第30話
マナカがお手洗いから戻ってきた。
入れ替わるようにして、レイがすっ飛んでいく。
「ごめんなさい! ちょっとお手洗い! すぐに戻ってくるから!」
そのように言い残して。
今度はテツヤとマナカが2人きりになる。
「あれ? お姉ちゃん、顔が赤かったような……」
「気のせいだよ。レイさんはいつものレイさんだよ」
「むむむ……何か隠してますよね?」
マナカがジト目を向けてきた。
それから口の端をニヤッと持ち上げてくる。
「結城くん、お姉ちゃんに何かいいましたよね?」
テツヤは言葉を探すように視線をさまよわせた。
「どうしてそう思うの?」
「お姉ちゃんが慌てるなんて、よっぽどですよ。さては、褒め殺したのでは?」
「俺がそんなに器用な男に見えるかな」
「見えなくもないです」
「まいったな」
やりにくい。
レイとマナカは同じ顔。
なんとなく、嘘をついているような気分になる。
「レイさんから頼まれたんだよ。マナカさんとも仲良くしてやってくれ、と。3人でゲームやったの、よっぽど楽しかったみたいだね。

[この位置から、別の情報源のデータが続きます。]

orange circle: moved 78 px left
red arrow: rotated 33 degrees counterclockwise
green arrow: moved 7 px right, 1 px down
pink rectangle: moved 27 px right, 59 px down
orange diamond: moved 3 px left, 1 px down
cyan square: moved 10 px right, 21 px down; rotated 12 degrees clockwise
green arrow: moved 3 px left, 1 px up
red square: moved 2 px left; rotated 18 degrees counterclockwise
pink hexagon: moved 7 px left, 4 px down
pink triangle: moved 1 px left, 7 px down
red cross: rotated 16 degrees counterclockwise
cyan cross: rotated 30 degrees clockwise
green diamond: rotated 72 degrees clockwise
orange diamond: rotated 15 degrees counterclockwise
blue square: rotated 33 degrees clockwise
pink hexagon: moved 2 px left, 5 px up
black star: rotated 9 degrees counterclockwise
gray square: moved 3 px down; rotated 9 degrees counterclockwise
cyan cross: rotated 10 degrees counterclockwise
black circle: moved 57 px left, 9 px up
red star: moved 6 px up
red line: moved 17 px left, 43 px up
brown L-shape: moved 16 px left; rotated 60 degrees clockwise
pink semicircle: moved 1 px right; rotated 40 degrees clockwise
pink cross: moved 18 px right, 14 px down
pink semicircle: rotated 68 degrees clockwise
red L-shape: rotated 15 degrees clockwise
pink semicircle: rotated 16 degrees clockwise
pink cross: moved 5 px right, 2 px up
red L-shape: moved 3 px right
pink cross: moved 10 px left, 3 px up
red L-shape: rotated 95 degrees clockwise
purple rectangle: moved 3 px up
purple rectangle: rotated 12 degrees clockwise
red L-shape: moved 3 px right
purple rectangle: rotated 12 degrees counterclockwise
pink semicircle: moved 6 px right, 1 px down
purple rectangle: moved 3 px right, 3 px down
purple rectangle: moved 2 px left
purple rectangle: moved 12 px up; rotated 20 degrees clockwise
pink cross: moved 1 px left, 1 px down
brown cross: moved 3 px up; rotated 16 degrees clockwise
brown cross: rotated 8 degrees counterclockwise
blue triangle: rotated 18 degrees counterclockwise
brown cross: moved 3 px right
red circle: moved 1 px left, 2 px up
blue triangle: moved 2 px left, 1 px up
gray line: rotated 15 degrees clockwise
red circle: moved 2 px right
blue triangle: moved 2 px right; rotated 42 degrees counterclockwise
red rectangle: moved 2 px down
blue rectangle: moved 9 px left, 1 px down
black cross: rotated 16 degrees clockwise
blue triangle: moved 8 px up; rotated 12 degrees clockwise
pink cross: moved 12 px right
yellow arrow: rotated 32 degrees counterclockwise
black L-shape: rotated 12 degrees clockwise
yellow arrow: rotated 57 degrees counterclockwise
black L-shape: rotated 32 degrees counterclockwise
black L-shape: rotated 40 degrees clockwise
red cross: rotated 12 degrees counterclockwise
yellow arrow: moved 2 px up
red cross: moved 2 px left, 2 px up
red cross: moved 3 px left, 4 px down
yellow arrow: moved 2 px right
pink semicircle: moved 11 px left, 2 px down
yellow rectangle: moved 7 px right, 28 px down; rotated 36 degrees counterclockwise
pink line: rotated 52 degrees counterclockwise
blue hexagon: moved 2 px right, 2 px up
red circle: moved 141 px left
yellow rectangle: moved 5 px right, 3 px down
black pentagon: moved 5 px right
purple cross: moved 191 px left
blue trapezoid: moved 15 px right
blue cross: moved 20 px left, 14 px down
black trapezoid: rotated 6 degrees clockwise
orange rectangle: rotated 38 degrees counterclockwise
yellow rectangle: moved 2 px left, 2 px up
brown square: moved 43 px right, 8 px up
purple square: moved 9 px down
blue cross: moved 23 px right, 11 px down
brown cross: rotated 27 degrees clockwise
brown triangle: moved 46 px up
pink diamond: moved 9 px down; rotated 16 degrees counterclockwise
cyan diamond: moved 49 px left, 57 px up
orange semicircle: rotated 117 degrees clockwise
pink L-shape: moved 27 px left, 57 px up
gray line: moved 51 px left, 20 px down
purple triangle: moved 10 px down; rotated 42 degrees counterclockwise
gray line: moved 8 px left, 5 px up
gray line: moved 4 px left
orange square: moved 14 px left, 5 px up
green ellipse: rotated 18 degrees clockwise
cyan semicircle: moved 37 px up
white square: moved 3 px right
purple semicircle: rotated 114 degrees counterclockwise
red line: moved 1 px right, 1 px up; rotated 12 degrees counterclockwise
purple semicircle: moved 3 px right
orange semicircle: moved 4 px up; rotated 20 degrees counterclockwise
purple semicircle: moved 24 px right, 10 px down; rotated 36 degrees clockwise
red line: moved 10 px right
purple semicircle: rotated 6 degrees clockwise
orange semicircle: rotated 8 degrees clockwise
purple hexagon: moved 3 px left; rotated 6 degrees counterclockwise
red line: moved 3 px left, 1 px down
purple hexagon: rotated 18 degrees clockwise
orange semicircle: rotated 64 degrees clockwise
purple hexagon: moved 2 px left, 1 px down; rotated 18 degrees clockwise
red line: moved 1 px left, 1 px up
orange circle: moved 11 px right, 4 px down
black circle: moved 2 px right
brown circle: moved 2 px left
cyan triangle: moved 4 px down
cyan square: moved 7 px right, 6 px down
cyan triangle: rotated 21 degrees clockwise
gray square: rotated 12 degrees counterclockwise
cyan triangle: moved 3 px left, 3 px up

もちろん、俺も楽しかったし、この関係が続けばいいと思っているよ」
「なるほど、なるほど、なるほど」
マナカは後ろ手を組んで、ぐいっと顔を近づけてくる。
「それで? 結城くんは、私とお姉ちゃん、どっちが好きなのかな?」
「おいおいおい……いきなり難しい質問をぶつけてくるね」
「お姉ちゃんも似たような質問をしたのではないでしょうか?」
「なるほど。マナカさんは鋭いことをいうね。たしかに、その手の質問をされたよ」
やべぇ……。
答えにくい。
究極の二択というか、どっちを選んでも死ぬやつ。
レイの不器用なところが好き。
姉にはそう伝えた。
でも、マナカよりレイの方が好きとは答えていない。
決められるわけないだろう。
レイのことは詳しく知らないし、マナカに至っては24時間くらい前に会ったばかり。
たしかにマナカは優しい。
レイのような暴言や毒舌はゼロ。
なぜ迷うのだ。
テツヤ自身、そう思ってしまう。
マナカには欠点らしい欠点がないじゃないか。
でも、欠点がないことを、好きと読み換えられるのか。
「現時点でマナカさんにいえることは1個だけ。俺は2人のことを知りたい。それと同時に2人にも俺のことを知ってほしい。だって、マナカさん、俺という人間を詳しく知らないだろう?」
「おっしゃる通りです!」
「だから、決めるのは時期尚早じゃないかな。レイさんとマナカさん、どっちが好きなの? そういう質問はナンセンスだと思う。少なくとも、現時点ではね」
「そうですね。結城くんらしい答えですね」
安心した。
マナカが理解のある子で助かった。
そう思って気を緩めたとき……。
「あれ? 結城じゃねえか?」
背後からクラスメイトの声がした。